While it is perhaps unfair to second guess individual
police officers at this point in time so soon after a
shooting, especially by us with scant knowledge, can
we agree that there is room for improvement in both
police performance and police oversight?

Unfortunately we will never know the truth. We will
never feel confidence in the judgements made behind
closed doors without the participation of the public.

It is no consolation that the Hennepin Cty. Prosecutor
and the Sherriff's Dept. will conduct an
investigation.

They hardly maintain "arm's length" relationships with
MPD.

Forget about Internal Affairs. CRA, even when it was
fully funded? Ditto!

Whether or not any of these agencies can perform an
unbiased investigation is beside the point. They will
be perceived by a large part of the populace as having
a direct conflict of interest.

Roseanne Campagnoli of the Sherriff's Dept. said for
the press: "Anybody who is brandishing a machete and a
crowbar in a public area needs to be taken seriously"

I agree. To do otherwise would be foolish. 

What the police officers did not take seriously was
the life of Abu Jeilani. To them he was just what
Roseanne referred to: a man swinging a machete and
crowbar.

They did not see him as a mother's son, a member of a
community, a woman's husband, a child's father, or
just a human being in need of consideration that is
not administerd through the barrel of a gun.

One person referred to the MPD as being
"trigger-happy". Another shot back "what need is there
for an investigation when that is the attitude."

Indeed! What need is there for an investigation when
we have a police chief who all but exonerates officers
while urging the public to withhold judgement before
all the facts are known?

The Mayor's announcement that the HCSD will undertake
an independent investigation is about as consoling as
Joe Duffy conducting a thorough investigation at City
Hall in Regulatory Services.

If past performance is any indication of the future, I
wouldn't hold my breath in expectation of a thorough
and unbiased investigation.

More importantly, there will be no meaningful reform
of police procedures, training, philosophy, reporting,
etc until citizens are able to participate on an equal
footing with politicians and police administrators in
setting policy.

If you accept the idea that you cannot understand what
its like to put your life on the line as a cop then it
must also be true in reverse for the cops.

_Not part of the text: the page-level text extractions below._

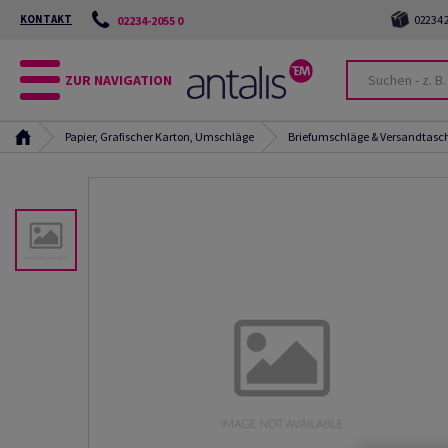
KONTAKT
02234 2
02234-2055 0
ZUR NAVIGATION
Papier, Grafischer Karton, Umschläge
Briefumschläge & Versandtasc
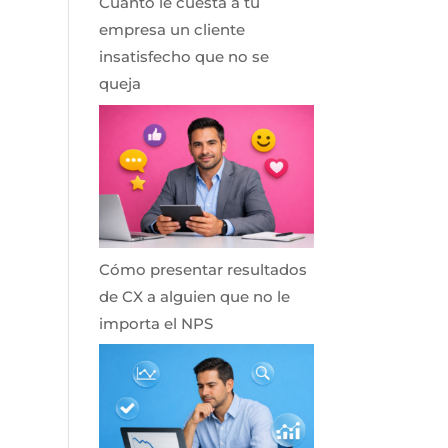
Cuánto le cuesta a tu
empresa un cliente
insatisfecho que no se
queja
Cómo presentar resultados
de CX a alguien que no le
importa el NPS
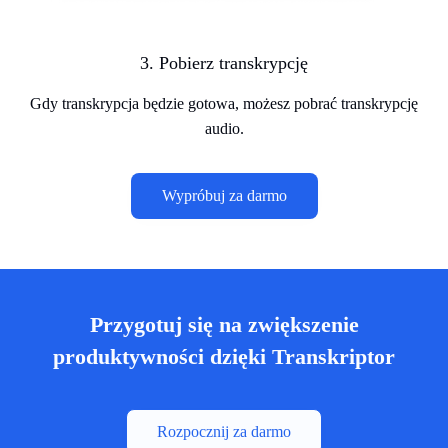
3. Pobierz transkrypcję
Gdy transkrypcja będzie gotowa, możesz pobrać transkrypcję
audio.
Wypróbuj za darmo
Przygotuj się na zwiększenie
produktywności dzięki Transkriptor
Rozpocznij za darmo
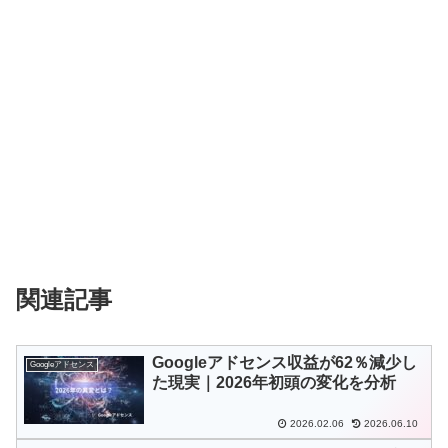
関連記事
Googleアドセンス収益が62％減少し
Googleアドセンス
た現実｜2026年初頭の変化を分析
2026.02.06
2026.06.10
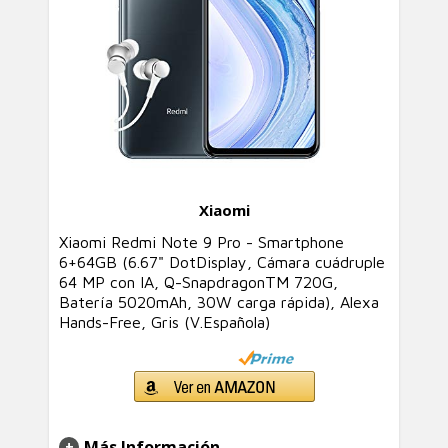
Xiaomi
Xiaomi Redmi Note 9 Pro - Smartphone
6+64GB (6.67" DotDisplay, Cámara cuádruple
64 MP con IA, Q-SnapdragonTM 720G,
Batería 5020mAh, 30W carga rápida), Alexa
Hands-Free, Gris (V.Española)
Más Información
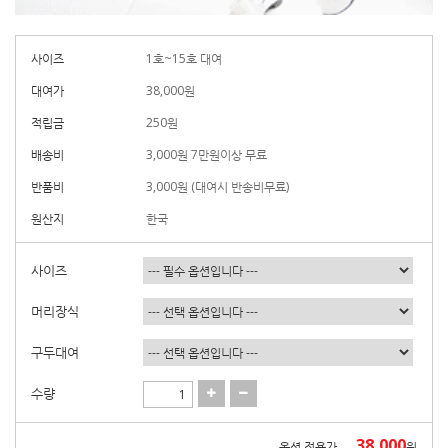
사이즈
1호~15호 대여
대여가
38,000
원
적립금
250원
배송비
3,000원 7만원이상 무료
반품비
3,000원 (대여시 반송비무료)
원산지
한국
사이즈
머리장식
구두대여
수량
38,000
옵션 적용가
원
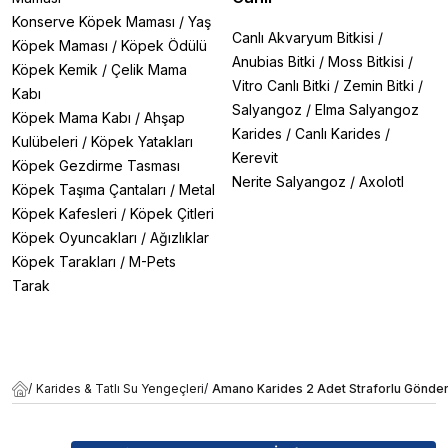
Konserve Köpek Maması
/
Yaş
Canlı Akvaryum Bitkisi
/
Köpek Maması
/
Köpek Ödülü
Anubias Bitki
/
Moss Bitkisi
/
Köpek Kemik
/
Çelik Mama
Vitro Canlı Bitki
/
Zemin Bitki
/
Kabı
Salyangoz
/
Elma Salyangoz
Köpek Mama Kabı
/
Ahşap
Karides
/
Canlı Karides
/
Kulübeleri
/
Köpek Yatakları
Kerevit
Köpek Gezdirme Tasması
Nerite Salyangoz
/
Axolotl
Köpek Taşıma Çantaları
/
Metal
Köpek Kafesleri
/
Köpek Çitleri
Köpek Oyuncakları
/
Ağızlıklar
Köpek Tarakları
/
M-Pets
Tarak
/
Karides & Tatlı Su Yengeçleri
/
Amano Karides 2 Adet Straforlu Gönde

They need to understand what it means to be stopped on
a daily basis for no reason other than the color of
your skin. They need to feel what it is like to be
made to lay face down on the pavement or told to sit
on a curb while you watch your car be towed away for
minor infractions.

It might not hurt for them to have the cuffs put on
REAL TIGHT and get yanked off the ground by the cuffs.

It might be helpful for lone officers, one by one, to
go into a setting where they are surrounded by eight
to sixteen people wielding guns and shouting commands
at them in a second language.

How to explain schizophrenia or manic depression? Is
talking about hearing voices that supercede anything
they might tell you make sense.

How do you explain the fact that every step and breath
you have taken is foreordained and has brought you to
this spot and you won't move for hell nor high water.

Would it change anything? 

If one held a machete or a toy gun or was in a slow
rolling car?

What scares me about this police department is that it
has the taste of blood in its mouth institutionally.

The Crisis Intervention Training is something foisted
on this Chief. He wanted this like he wanted a hole in
the head. That is not meant to diss the cops who have
taken the training. 

It's window-dressing to him. Public Relations. What he
wants is to buy a new hovercraft or full riot gear for
600 officers that sits in an armory when it might do
some good in a cop car's trunk on Chicago and Franklin
where a confused man might be saved.

We need new recruitment practices, new training, etc.
We need to start from the ground up and build a new
police force that reflects the community but first we 
need a vocal army of citizens who are sick of having
blood on their hands from shared silence and who will
speak for those who can speak no longer.